▶ _Problem statement_
Retrieve every line of the data holding the word "mask".
-------- Data to examine
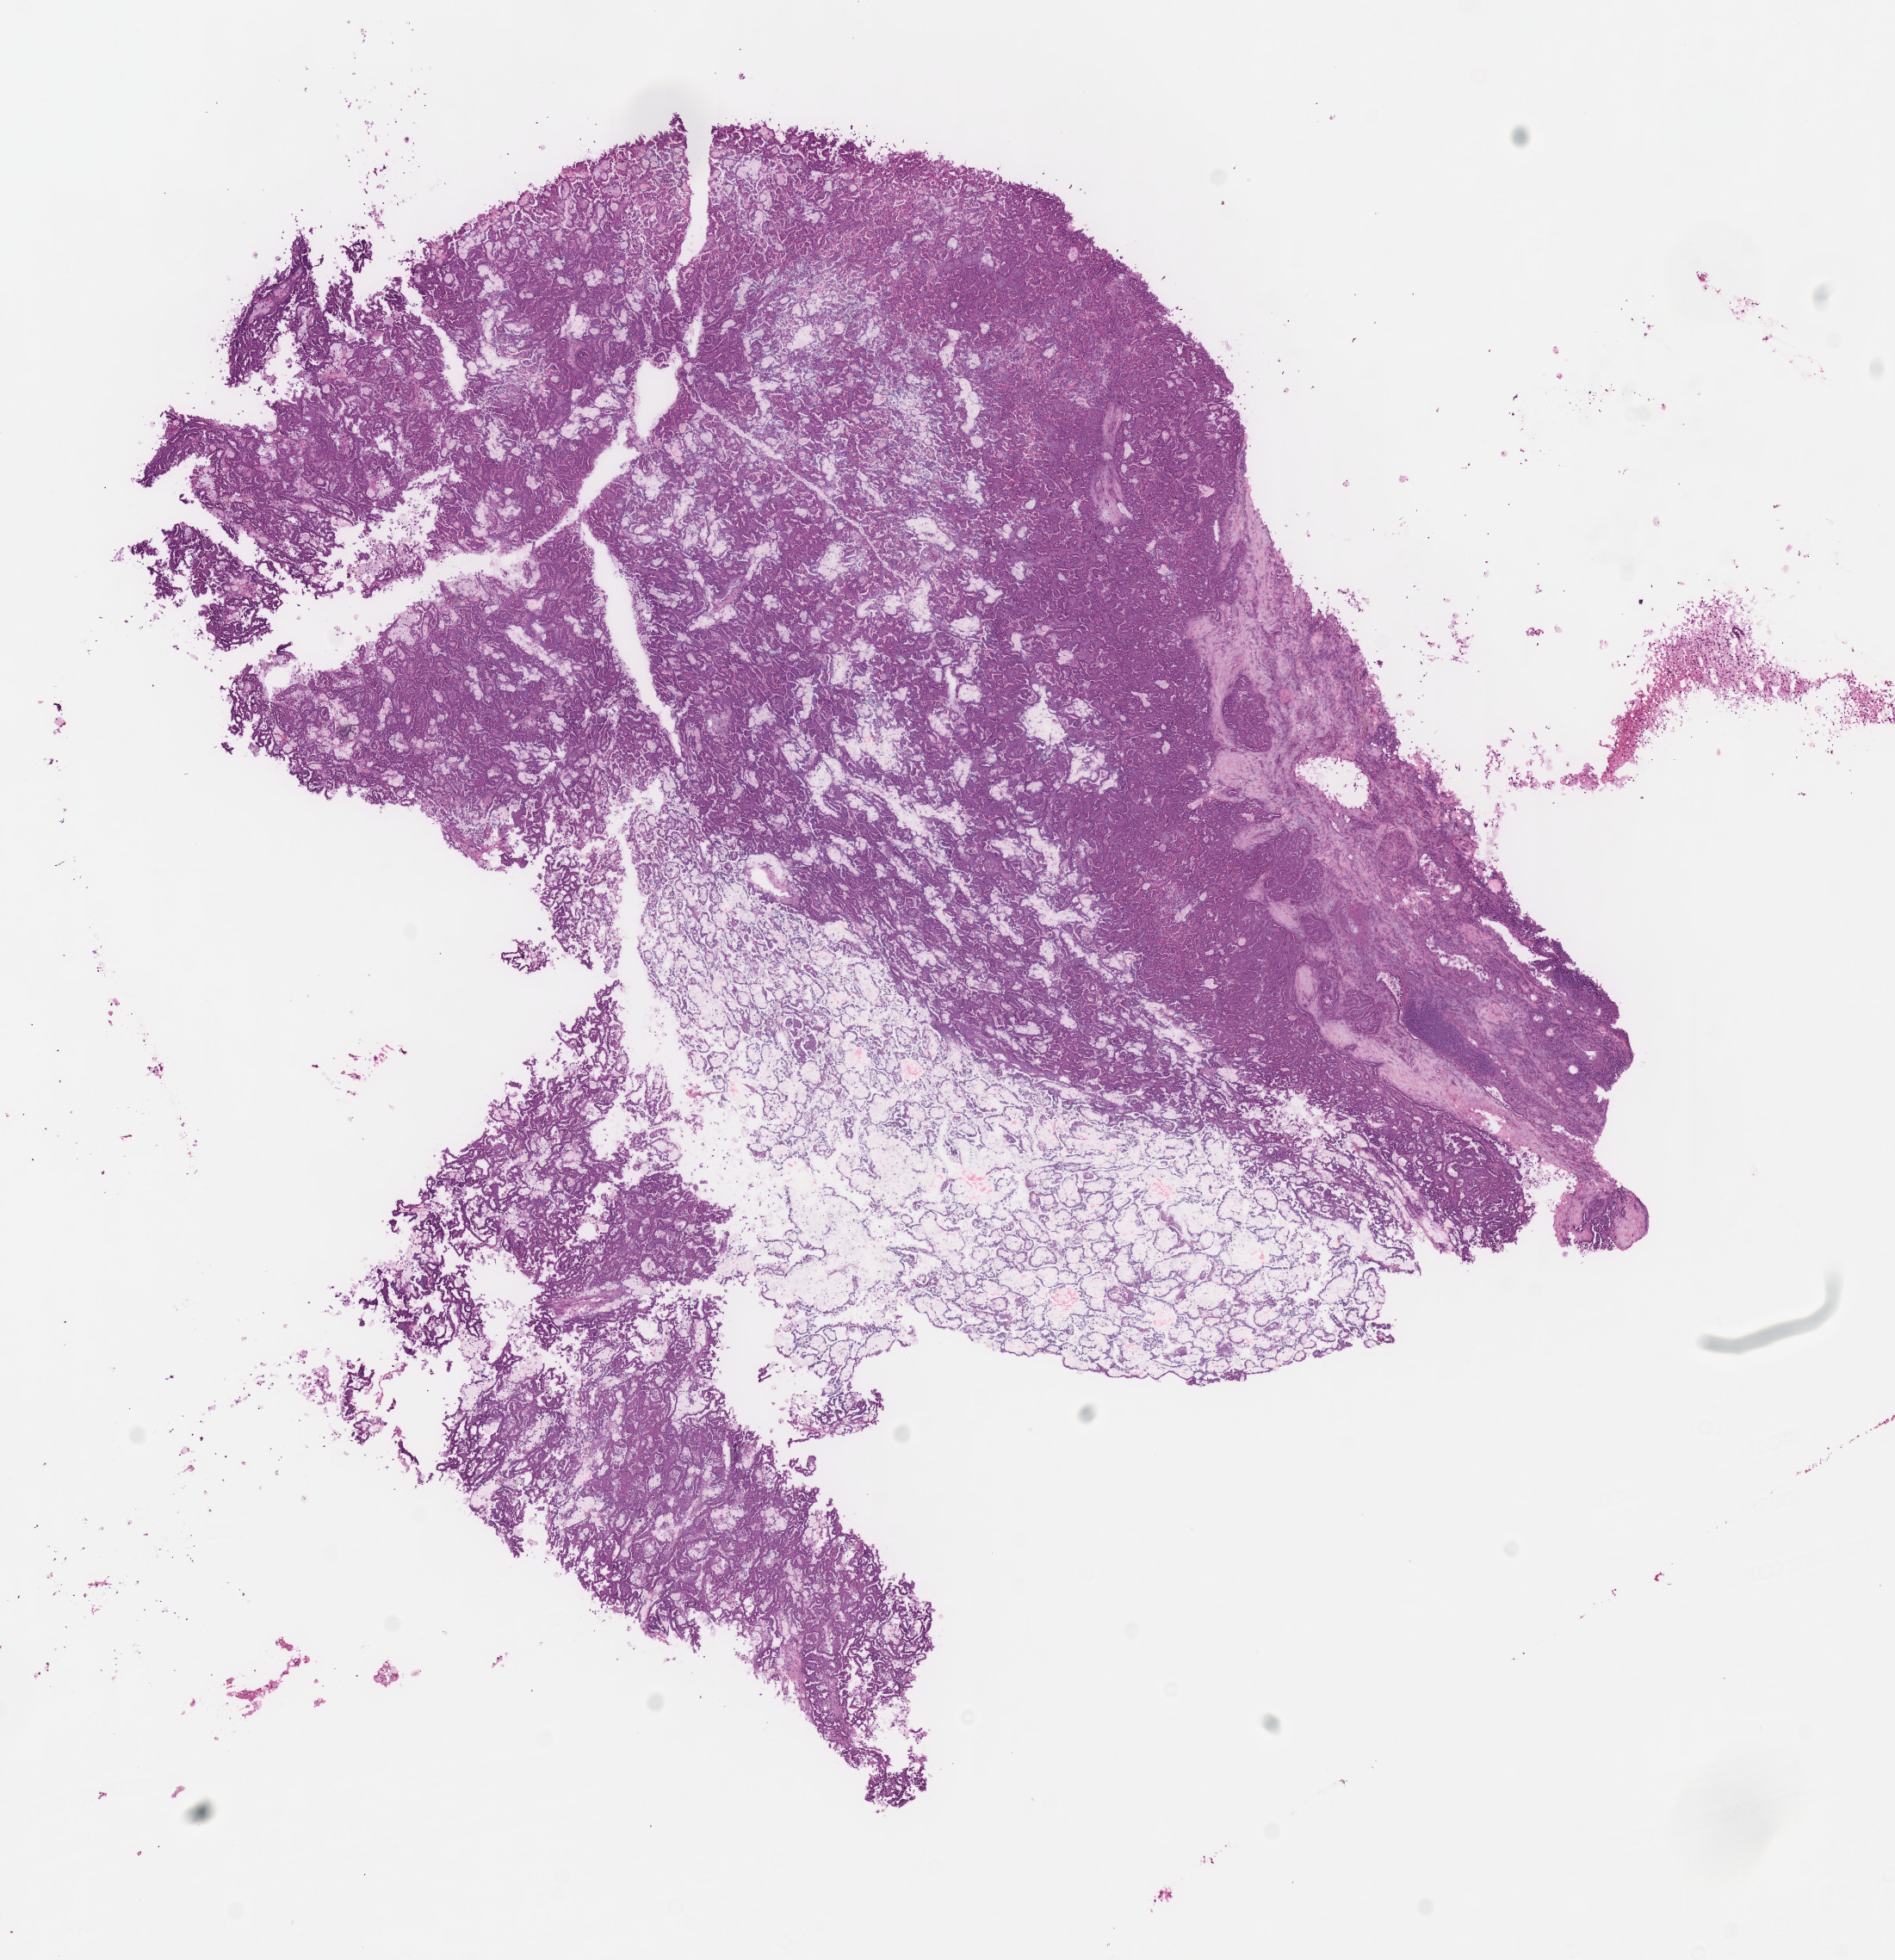
Digitized H&E tissue section (whole slide), a low-resolution overview of the entire scanned area, about 8.7 x 9.0 mm. Frozen section. Sample: primary tumour, kidney. Patient: male, age at initial diagnosis 43 years. Pathologist review of this section (percent, as recorded): tumour cells 100%, tumour nuclei 80%, normal cells 0%, stromal cells 0%, necrosis 0%. Inflammatory infiltration, as recorded: lymphocyte infiltration 0%, monocyte infiltration 15%, neutrophil infiltration 0%.
AJCC pathologic stage: I (6th edition). Histologic diagnosis: Papillary adenocarcinoma, NOS.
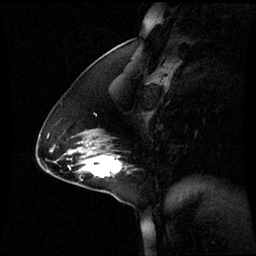
Breast MRI (dynamic contrast-enhanced), one sagittal slice; position 21 of 60 along the scan axis; dynamic contrast-enhanced series, image 2 of 3 at this slice position (ordered by acquisition); 1.5 T; TE 4.2 ms, TR 8.9 ms; 256 × 256 image matrix. Female patient, age 44 years. From the clinical record (not read from this slice): setting: breast cancer imaged before/during neoadjuvant chemotherapy; receptor status: triple-negative.
Outlined on this slice (semi-automatically segmented with operator editing):
- analysis volume of interest (the breast-tissue region the enhancement analysis was run in; not a lesion): bounding box [x1, y1, x2, y2] px = [76, 150, 129, 185]
- tumour enhancement mask (voxels above the 70 % enhancement threshold inside the analysis volume of interest): [82, 156, 121, 179]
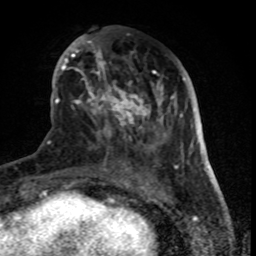
Breast MRI (dynamic contrast-enhanced), one axial slice; position 30 of 80 along the scan axis; cropped to one breast; dynamic contrast-enhanced series, time point 2 of 8 at this slice position (early post-contrast); 1.5 T; TE 4.2 ms, TR 7 ms; 256 × 256 image matrix, field of view 155 × 155 mm. Female patient.
Annotated regions visible in this slice (semi-automatically segmented with operator editing):
- enhancing-tissue mask used for the functional tumour volume (all voxels passing the contrast-enhancement thresholds inside the analysis volume; usually the tumour): bounding box (x1, y1, x2, y2) in pixels: (62, 27, 179, 170)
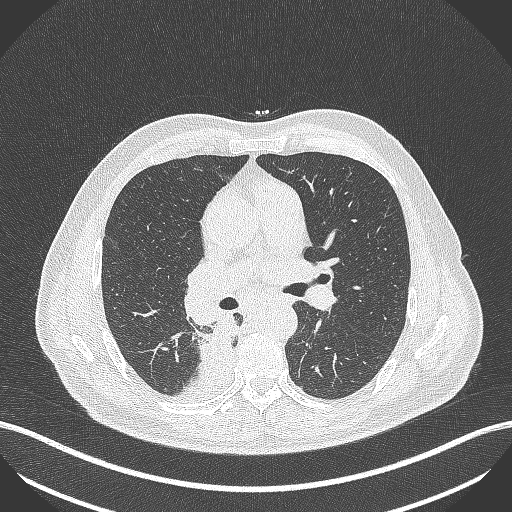
Chest CT, one axial slice; position 268 of 451 along the scan axis; reconstruction kernel B70f; 100 kVp; lung window (W 1500 / L -600 HU); 1 mm slice thickness; 512 × 512 image matrix, field of view 400 × 400 mm. Patient: male, 61 years. Case-level facts recorded for this patient, not image findings: clinical TNM (as recorded): T1 N0 M0; histopathological grade: G3.
Structures marked on this image (rectangle marked by the reading radiologist):
- lung tumour (recorded histology: small cell carcinoma): bounding box [x1, y1, x2, y2] px = [198, 314, 240, 366]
----------------
▶ _The answer_
- tumour enhancement mask (voxels above the 70 % enhancement threshold inside the analysis volume of interest): [82, 156, 121, 179]
- enhancing-tissue mask used for the functional tumour volume (all voxels passing the contrast-enhancement thresholds inside the analysis volume; usually the tumour): bounding box (x1, y1, x2, y2) in pixels: (62, 27, 179, 170)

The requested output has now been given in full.